表参道は「糖分・脂肪・塩分」でできている。【講義覚え書き】
(2015年7月16日)

カテゴリ:マーケティング

というわけで、今回の課題はタウン・ウォッチングに取り組んでもらったけど、いまもあったように表参道はいろいろと行列ができてます。

日本中、というか今や世界中から観光客が来ますから、どうしても珍しいものには並んでみる。物販もあるけど、やはり食べ物は多いですね。

パンケーキなどは相当前からあって、店舗も複数あるけど、ポップコーンやクロナッツ、そしてかき氷もあるよね。

で、こういう人気店には一定の法則があります。

それは、出している食べ物が「糖分・脂肪・塩分」の3つが絶妙に仕込まれているということです。どれも、人間にとって必要ですが摂りすぎはよくないとわかってる。でも、ついついひきつけられるわけです。

パンケーキだって、バターとはちみつで十分にこの3つが備わってますが、その上にアイスクリームやフルーツ乗せるでしょ。

ポップコーンは油と塩分に加えて、甘いテイストを加えるのが流行りだから、これも見事に3つ揃ってる。

クロナッツのように、クロワッサンとドーナツの組合せは、ある意味最強です。クロワッサンは普通のパンの中でも、バターを相当使ってるから脂肪分は高いし、塩分もしっかりあります。そこに甘い成分をドンと乗せてくるんだから、かなりパワフルだよ。

この3つの要素がいかに人々をとらえて来たか?ということを分析した本が、昨年日本でも翻訳出版されました。米国のジャーナリストが書いた本で「フードトラップ」という邦題なんだけど、原書はずばり”SALT,SUGAR,FAT”、つまり「塩・砂糖・脂肪」です。

この3要素を米国企業が、加工食品にどう取り入れて来たか、それがいかに消費者を魅了してきたか、ということが明らかにされてます。

こうした要素は意外なところにもあって、セブンイレブンの「金の食パン」は、砂糖、マーガリン、クリーム、はちみつが入ってます。もちろん、塩分も。実際食べたら甘みが強くて驚いたけど、そりゃそうだよね。僕は苦手ですが、ヒットした商品です。

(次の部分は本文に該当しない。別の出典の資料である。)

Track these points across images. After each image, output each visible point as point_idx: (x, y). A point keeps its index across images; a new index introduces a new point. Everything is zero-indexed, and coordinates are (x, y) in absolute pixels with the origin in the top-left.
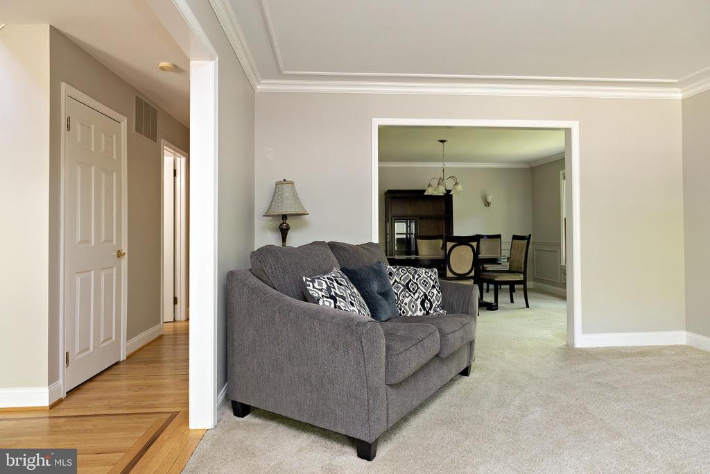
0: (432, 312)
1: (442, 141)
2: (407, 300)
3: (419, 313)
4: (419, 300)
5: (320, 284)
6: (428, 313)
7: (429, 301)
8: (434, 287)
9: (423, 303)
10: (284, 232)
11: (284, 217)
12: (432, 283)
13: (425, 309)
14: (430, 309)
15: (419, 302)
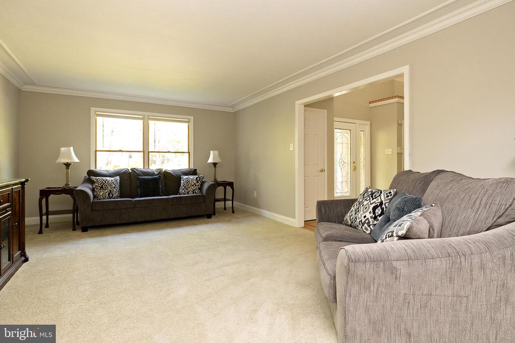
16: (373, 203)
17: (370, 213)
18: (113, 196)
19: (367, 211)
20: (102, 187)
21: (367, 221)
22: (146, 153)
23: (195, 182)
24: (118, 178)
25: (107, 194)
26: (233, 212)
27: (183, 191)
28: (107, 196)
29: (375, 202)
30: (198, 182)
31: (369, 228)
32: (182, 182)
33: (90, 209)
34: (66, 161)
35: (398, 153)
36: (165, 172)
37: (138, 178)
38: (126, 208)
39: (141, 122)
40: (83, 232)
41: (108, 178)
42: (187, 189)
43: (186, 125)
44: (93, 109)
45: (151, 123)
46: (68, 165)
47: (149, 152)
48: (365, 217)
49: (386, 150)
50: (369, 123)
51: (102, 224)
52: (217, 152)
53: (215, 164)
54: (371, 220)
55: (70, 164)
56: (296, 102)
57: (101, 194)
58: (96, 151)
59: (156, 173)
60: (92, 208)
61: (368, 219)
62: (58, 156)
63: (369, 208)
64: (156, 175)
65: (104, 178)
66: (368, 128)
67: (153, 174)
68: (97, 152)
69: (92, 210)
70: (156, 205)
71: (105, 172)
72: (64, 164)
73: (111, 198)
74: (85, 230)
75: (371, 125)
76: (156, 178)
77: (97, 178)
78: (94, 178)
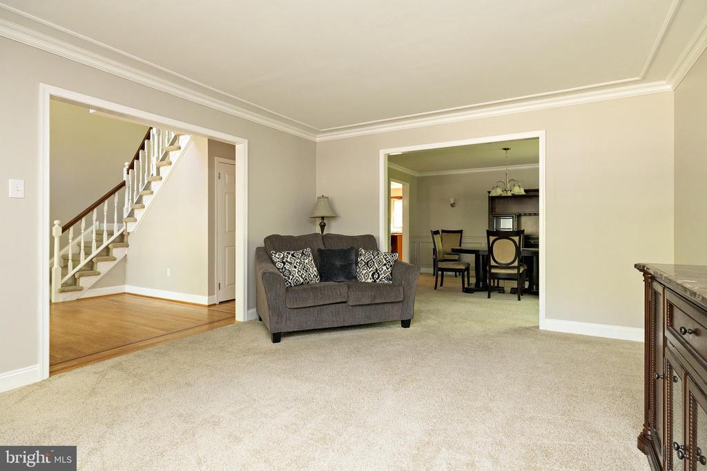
0: (378, 281)
1: (505, 149)
2: (364, 272)
3: (369, 281)
4: (372, 272)
5: (279, 255)
6: (375, 281)
7: (378, 273)
8: (385, 265)
9: (373, 275)
10: (323, 227)
11: (323, 218)
12: (385, 262)
13: (373, 279)
14: (377, 279)
15: (371, 274)
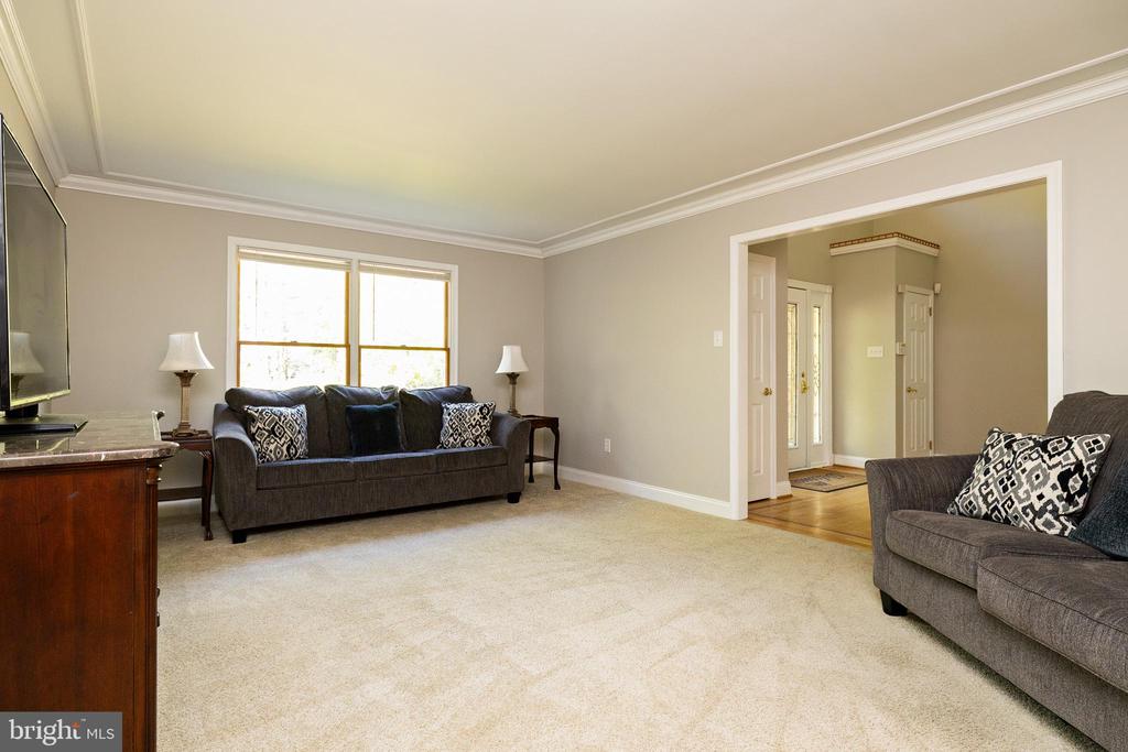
16: (1055, 466)
17: (1054, 487)
18: (296, 452)
19: (1044, 483)
20: (272, 432)
21: (1050, 507)
22: (352, 349)
23: (477, 417)
24: (302, 408)
25: (284, 448)
26: (557, 487)
27: (451, 440)
28: (285, 452)
29: (1060, 463)
30: (485, 418)
31: (1057, 523)
32: (446, 416)
33: (253, 485)
34: (181, 367)
35: (897, 355)
36: (403, 393)
37: (349, 409)
38: (336, 482)
39: (342, 274)
40: (235, 542)
41: (283, 409)
42: (460, 434)
43: (441, 284)
44: (232, 241)
45: (366, 279)
46: (185, 377)
47: (360, 347)
48: (1040, 497)
49: (870, 349)
50: (829, 289)
51: (282, 521)
52: (517, 349)
53: (513, 377)
54: (1060, 505)
55: (192, 375)
56: (732, 238)
57: (272, 447)
58: (239, 343)
59: (385, 397)
60: (257, 483)
61: (1050, 502)
62: (165, 356)
63: (1047, 477)
64: (385, 402)
65: (275, 409)
66: (826, 301)
67: (379, 400)
68: (242, 346)
69: (258, 489)
70: (402, 474)
71: (269, 396)
72: (178, 374)
73: (291, 459)
74: (239, 537)
75: (833, 293)
76: (388, 409)
77: (260, 408)
78: (252, 410)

やはりこの3要素が一体化すると強い。牛丼なんかもそうですね。

ただ、こういう甘いものを食べる人が増えているかというと、実際に1人当たりの年間砂糖消費量の統計ではそうではありません(グラフ:農畜産業振興機構の資料より/単位kg)。日本は世界各国で見ると低い方です。中国はさらに低いけど、これは伸びる余地があるかもしれないし、インドは意外と高いのですがアジアは相対的に低い。

一方で先進国は横ばいか減少ですが、米国が上がってフランスは下がってる。表参道の店も米国発が多い。また消費量がダントツに高いのはブラジルですが南米は総じて高く、欧州ではベルギー。

いずれにせよ、現象を見たら今のように構造化して、かつ砂糖消費量統計にあたる。すると表参道の流行りは「糖分・脂肪・塩分」でできているけど、日本人全体としては砂糖の摂取は上昇してないので、「たまには食べたい」からこそ行列してみるという心理が見えてきます。

表参道はいずれにせよ先端の動きがみられるし、そういう意味で青学の立地はマーケティングを学ぶには情報の宝庫だよね。